Nepali activists write to UN Secretary-General
Nepali human rights activists and survivors of the 1996-2006 Maoist insurgency have written to United Nations Secretary-General António Guterres alerting him to ‘multiple flaws’ in a transitional justice amendment bill before Nepal’s Parliament.
The letter was handed over to the UN Resident Coordinator in Nepal Richard Howard on Monday in Kathmandu, one day before the International Day of the Victims of Enforced Disappearances on 30 August. A copy of the letter was also given to Michelle Bachelet Jeria, the UN High Commissioner for Human Rights.
The Comprehensive Peace Accord of 2006 envisaged setting up a transitional justice mechanism with the formation of a Commission for the Investigation of Enforced Disappeared Persons and a Truth and Reconciliation Commission. The commissions were finally formed in 2014, but have lacked teeth because former enemies have served together in coalition governments that have tried to brush war-time atrocities under the carpet.
Read also: The dead, and the dying, Om Astha Rai
The Commission on Enforced Disappearances did draw up a list of 1,334 people who have been missing since the conflict ended in 2006. Less than half of the families of those disappeared by both sides have received compensation.
But, more importantly, most have not been told the truth about whether their relatives are dead or alive, why they were taken away, or where their bodies are. Most families have been living for the past 16 years without closure.
The government had been stalling on implementing a Supreme Court ruling to amend the 2014 transitional justice law, but got the human rights activist turned Minister for Law and Constitutional Affairs Govinda Sharma Bandi last month to present an amendment bill in Parliament.

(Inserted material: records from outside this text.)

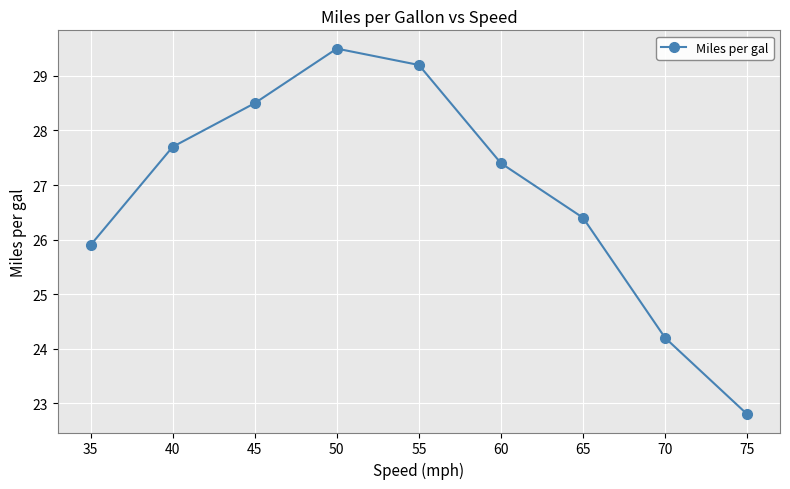

Between 70 and 45, which is larger?

45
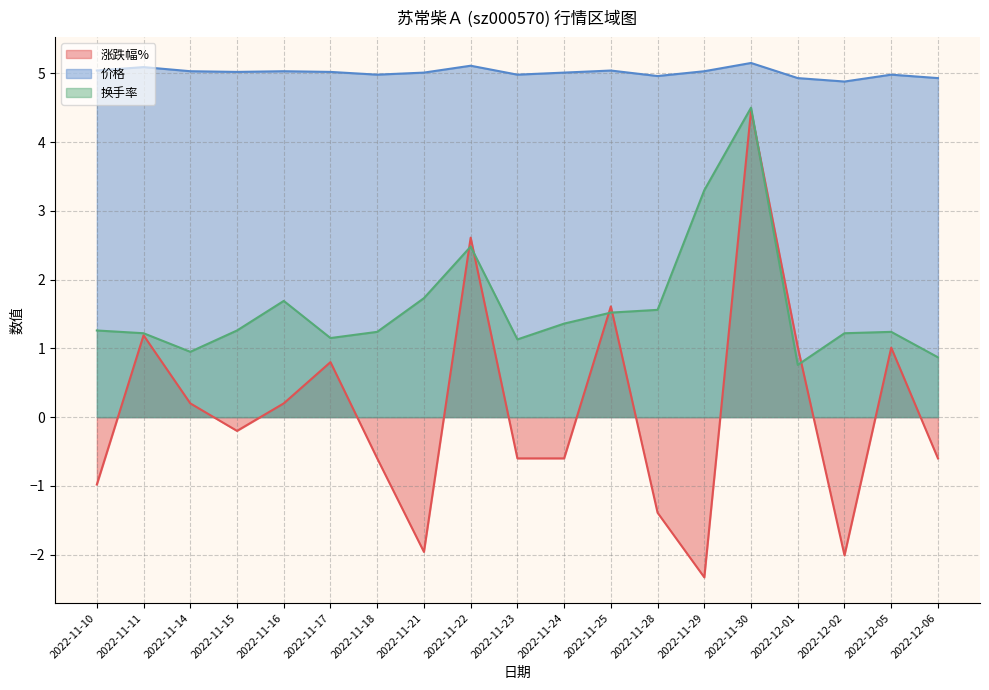

Rank the categories by 换手率 value from highest to lowest.

2022-11-30, 2022-11-29, 2022-11-22, 2022-11-21, 2022-11-16, 2022-11-28, 2022-11-25, 2022-11-24, 2022-11-10, 2022-11-15, 2022-11-18, 2022-12-05, 2022-11-11, 2022-12-02, 2022-11-17, 2022-11-23, 2022-11-14, 2022-12-06, 2022-12-01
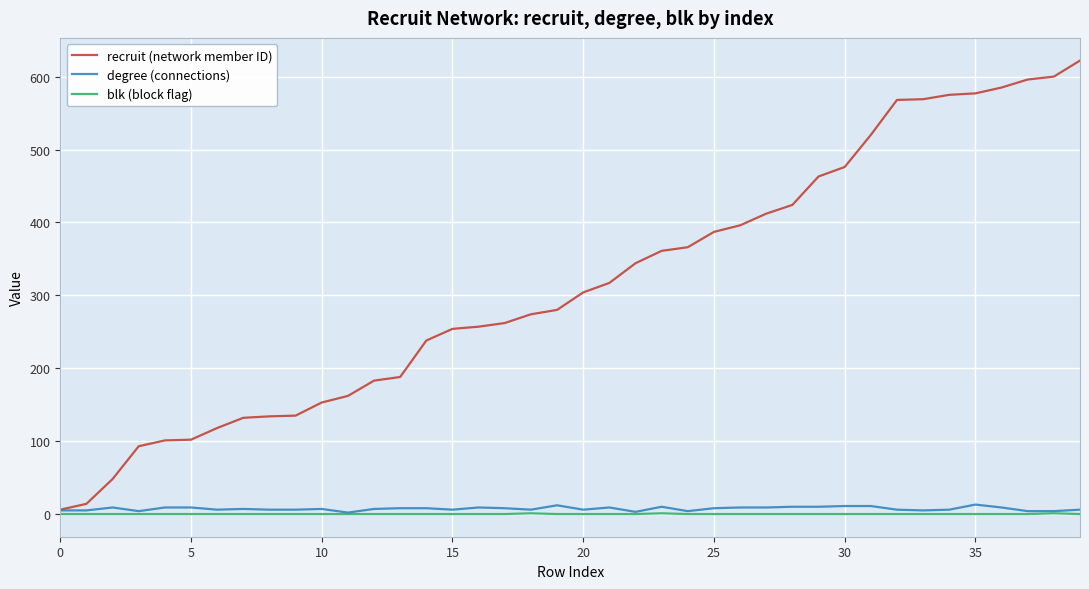

Which series has the largest range (max minus min)?

recruit (network member ID)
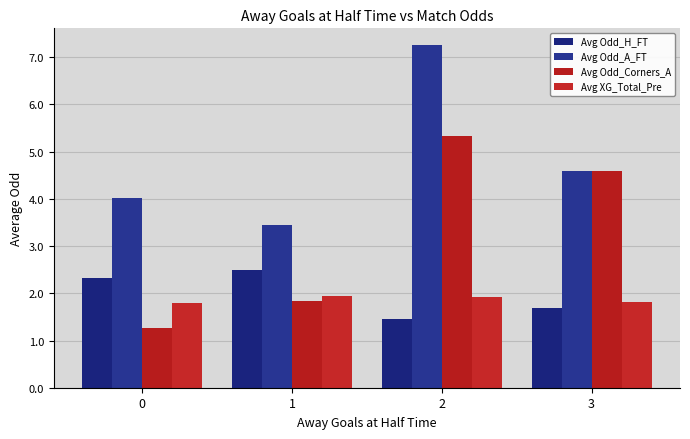

The value of Avg Odd_H_FT at 1 is 2.5. True or false?

True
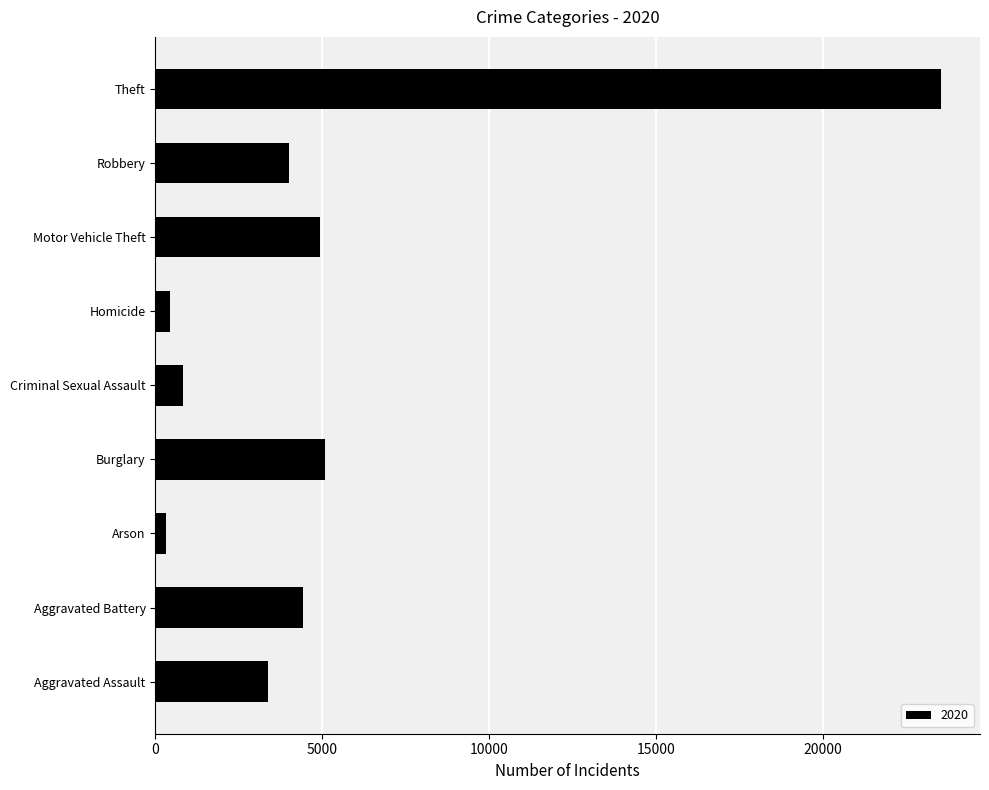

Where is the data nearest to the value 11922?

Burglary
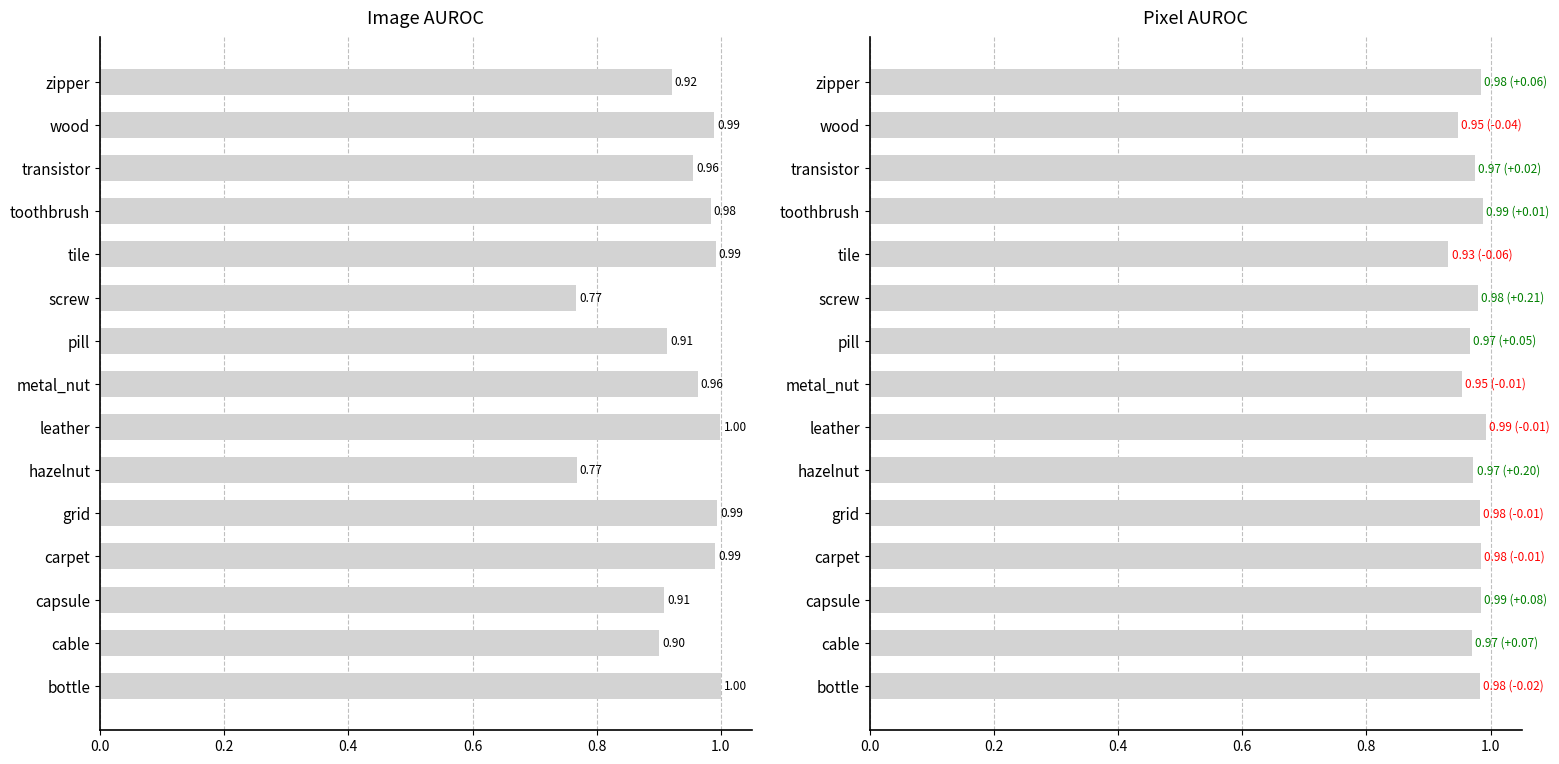

The value of Pixel at grid is 1.0. True or false?

True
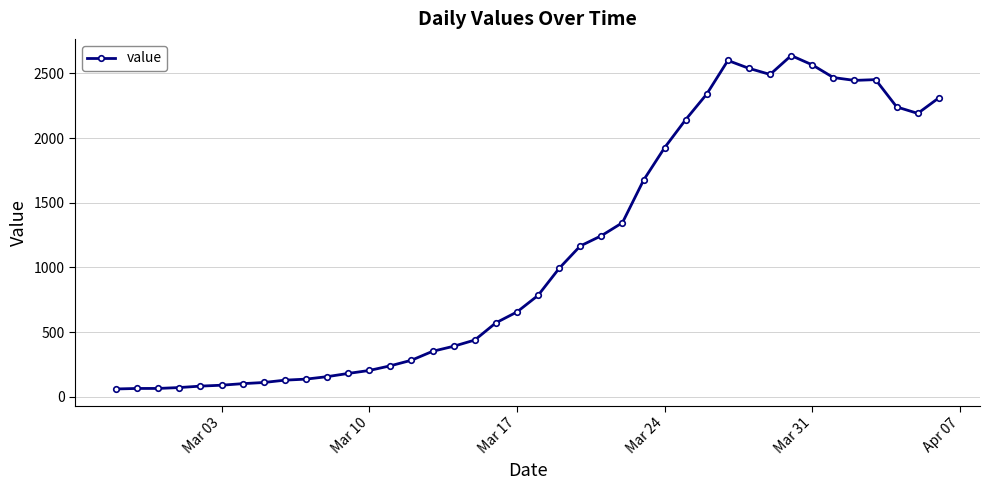

What is the smallest value displayed?

61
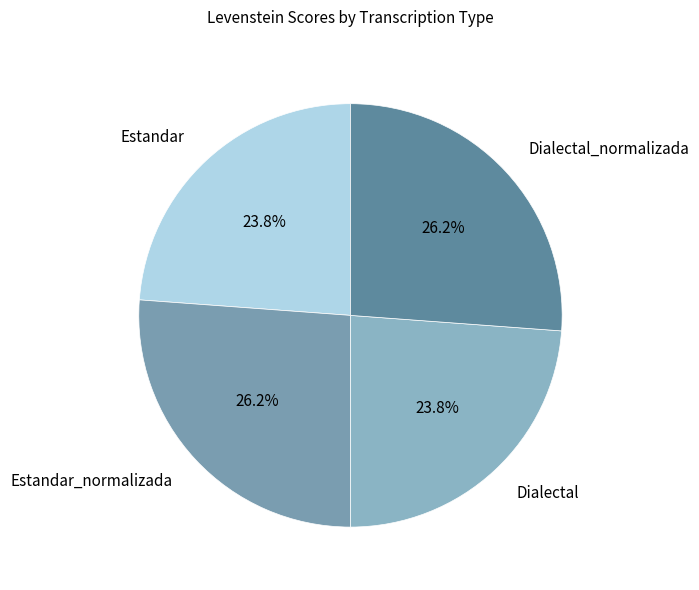

What is the ratio of the value at Dialectal to the value at Estandar_normalizada?

0.9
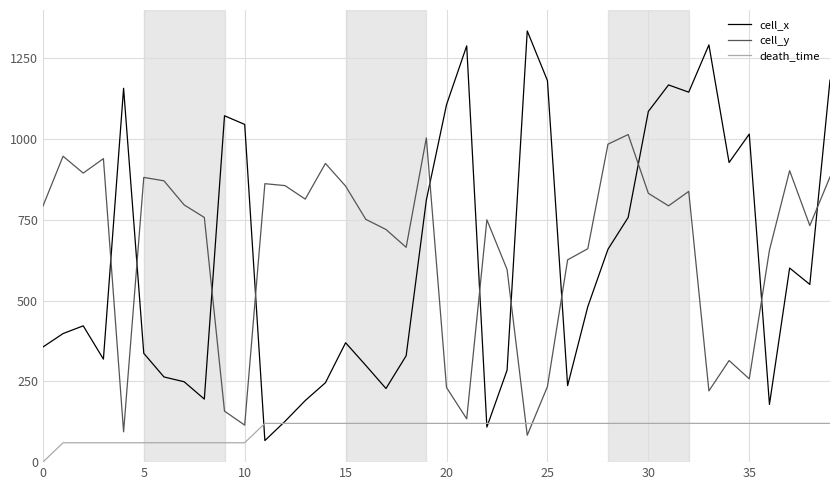

Does the chart have visible grid lines?

Yes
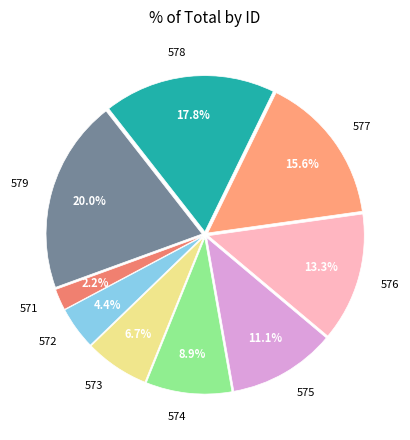

How much of the chart is everything except 573?

93.3%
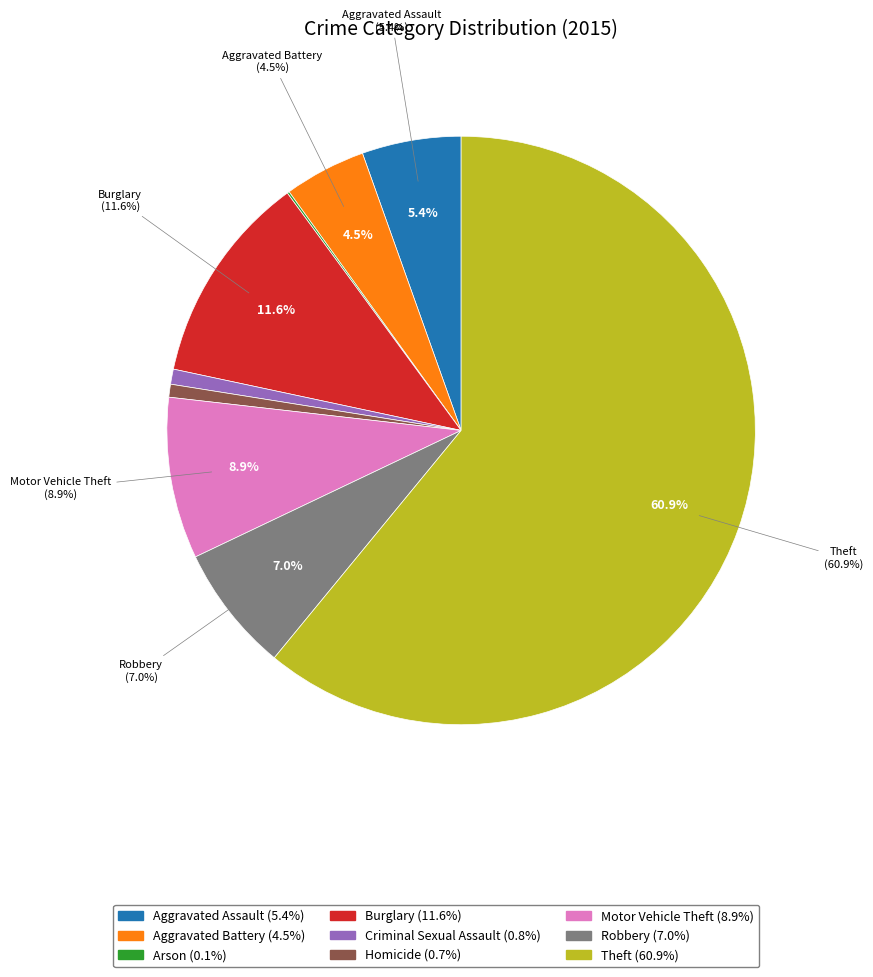

What portion of the pie excludes Robbery?

93.0%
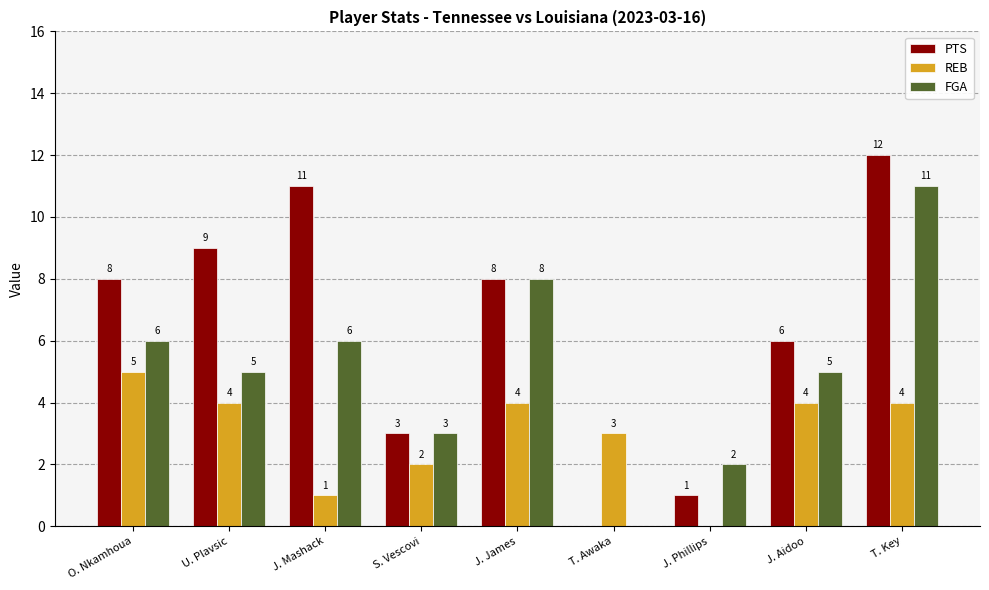

What is the maximum value shown in the chart?

12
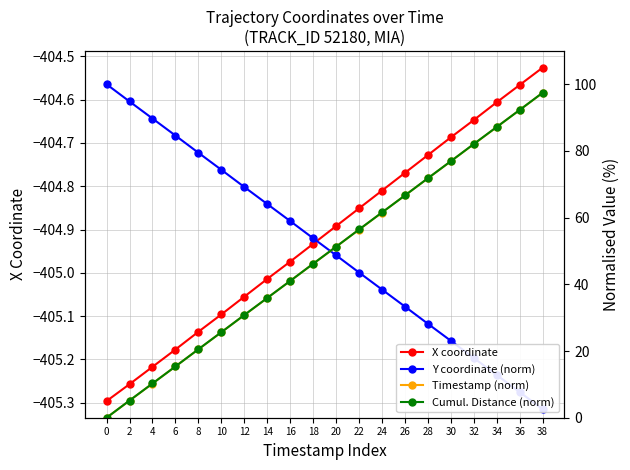

Is it true that X coordinate equals -404.6 at 34?

True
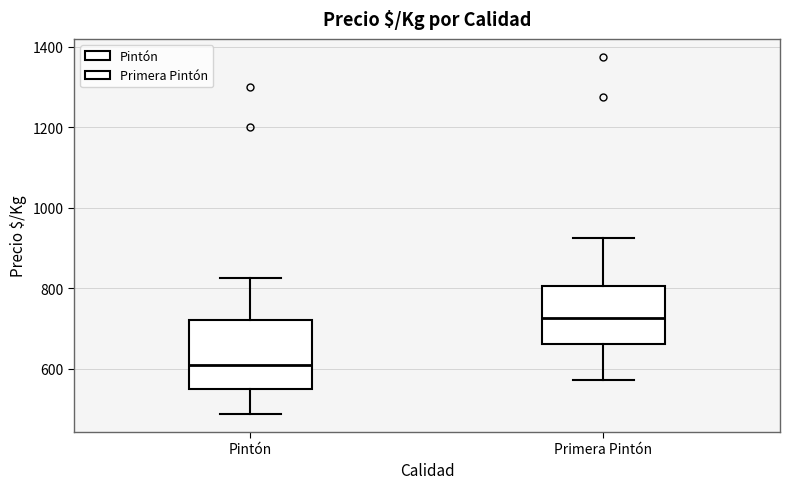

Reading left to right, read every box against the y-axis: the position of its median line, the range the box covers, and the ends of its whiskers. The values are not printed on the chart, so give them approximately, as read against the axis.

Pintón: median 600, box 560 to 720, whiskers 480 to 820
Primera Pintón: median 720, box 660 to 800, whiskers 580 to 920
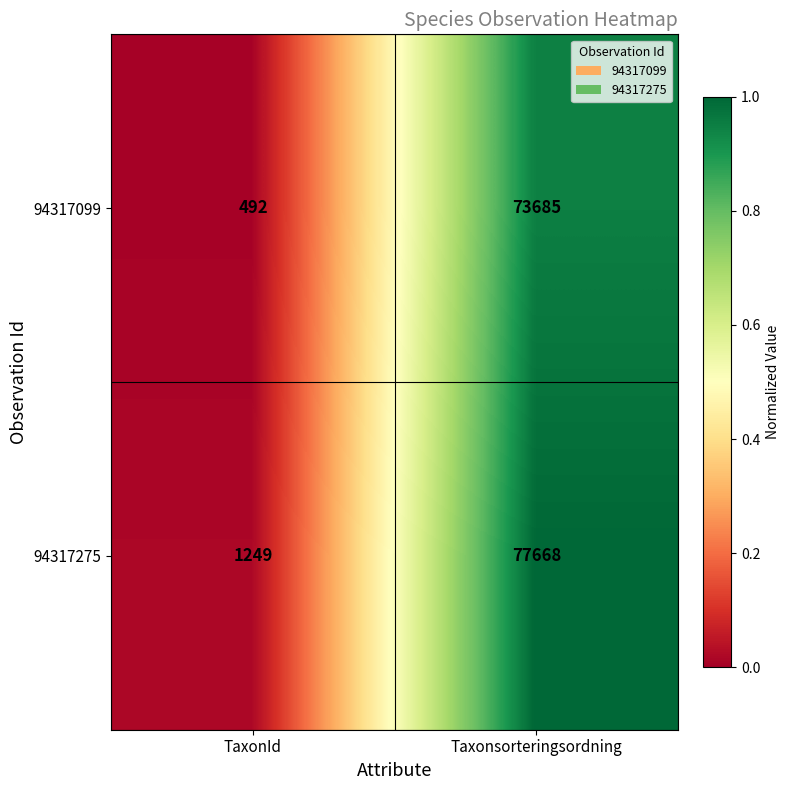

Which series changed the most between TaxonId and Taxonsorteringsordning?

94317275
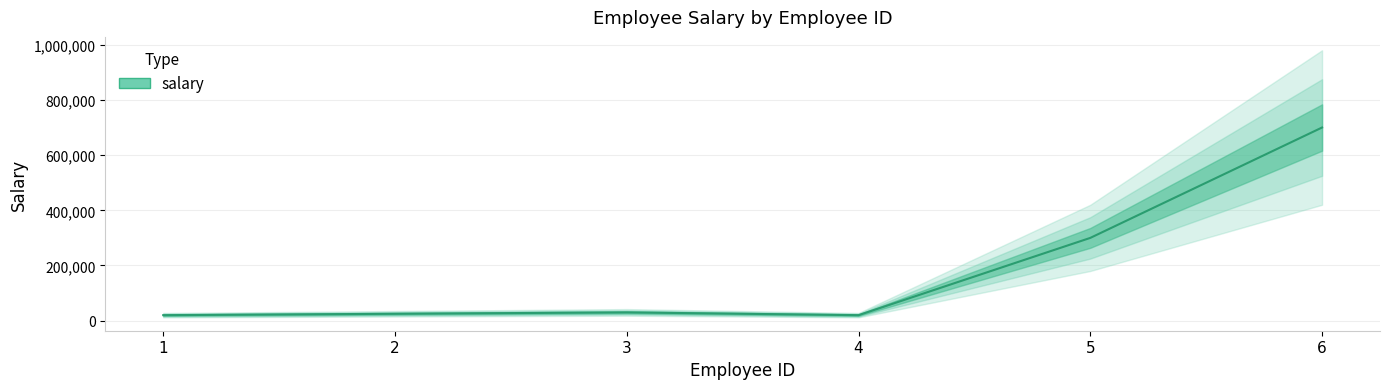

Approximately how many times larger is the value at 1 compared to 4?

1.0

Human rights activists and conflict groups have held street demonstrations against the proposed bill, which they say is perpetrator-friendly, and would grant amnesty to those responsible for war crimes by both sides during the conflict. Minister Bandi serves in a government led by the Nepali Congress which was in power for most of the conflict years, their coalition partners from the Maoist party which was waging an armed struggle.
Both parties now find themselves on the same side, and appear to have colluded to ensure that the draft bill will allow state security forces and guerrilla commanders who are now in government to not be answerable for torture and disappearances, summary executions, rape and other heinous crimes.
The letter to the UN Secretary-General seeks his good offices to ensure that changes be made to the draft bill so that families and victims receive truth and justice. It reminds the Secretary-General that the United Nations has been a meaningful partner in Nepal’s peace process, which makes it surprising that the respective Special Rapporteurs, the OHCHR and other UN entities have not publicly reacted to the transitional justice bill.
The letter states that the transitional justice bill does not follow the ruling of Nepal’s Supreme Court and goes against international law. It draws attention to the re-definition and distinction between ‘murder’ and ‘cruelly conducted murder’ in the bill, as well as the issues of child soldiers, torture and wartime rape.
‘The amendment bill is designed to provide de facto immunity to perpetrators of both sides,’ the letter states, adding, “we hope that the United Nations will remain engaged on the matter.’
UN Resident Coordinator Richard Howard assured the meeting of human rights conflict victims’ groups (pictured) that the United Nations remained committed to values inherent in the transitional justice process.
Read also: Forgetting to remember, Sahina Shrestha
The letter was signed by Gauri Sankhar Lal Das and Sushil Pyakurel (former commissioners of National Human Rights Commission), Kul Chandra Gautam (Former Assistant Secretary General of the United Nations, Min Bahadur Shahi (Human Rights Alliance), Nani Maya Thapa (NGO Federation of Nepal), Suman Adhikari (Conflict Victim Orphan Society Nepal) and Maina Karki (Conflict Victims’ Common Platform), among others.
It also included victims’ groups, including the Army Single Women and Injured Families Group, Conflict Victims’ Society for Justice, Amar Prahari Pariwar, Conflict Victims’ National Alliance, Discharged People’s Liberation Army Nepal.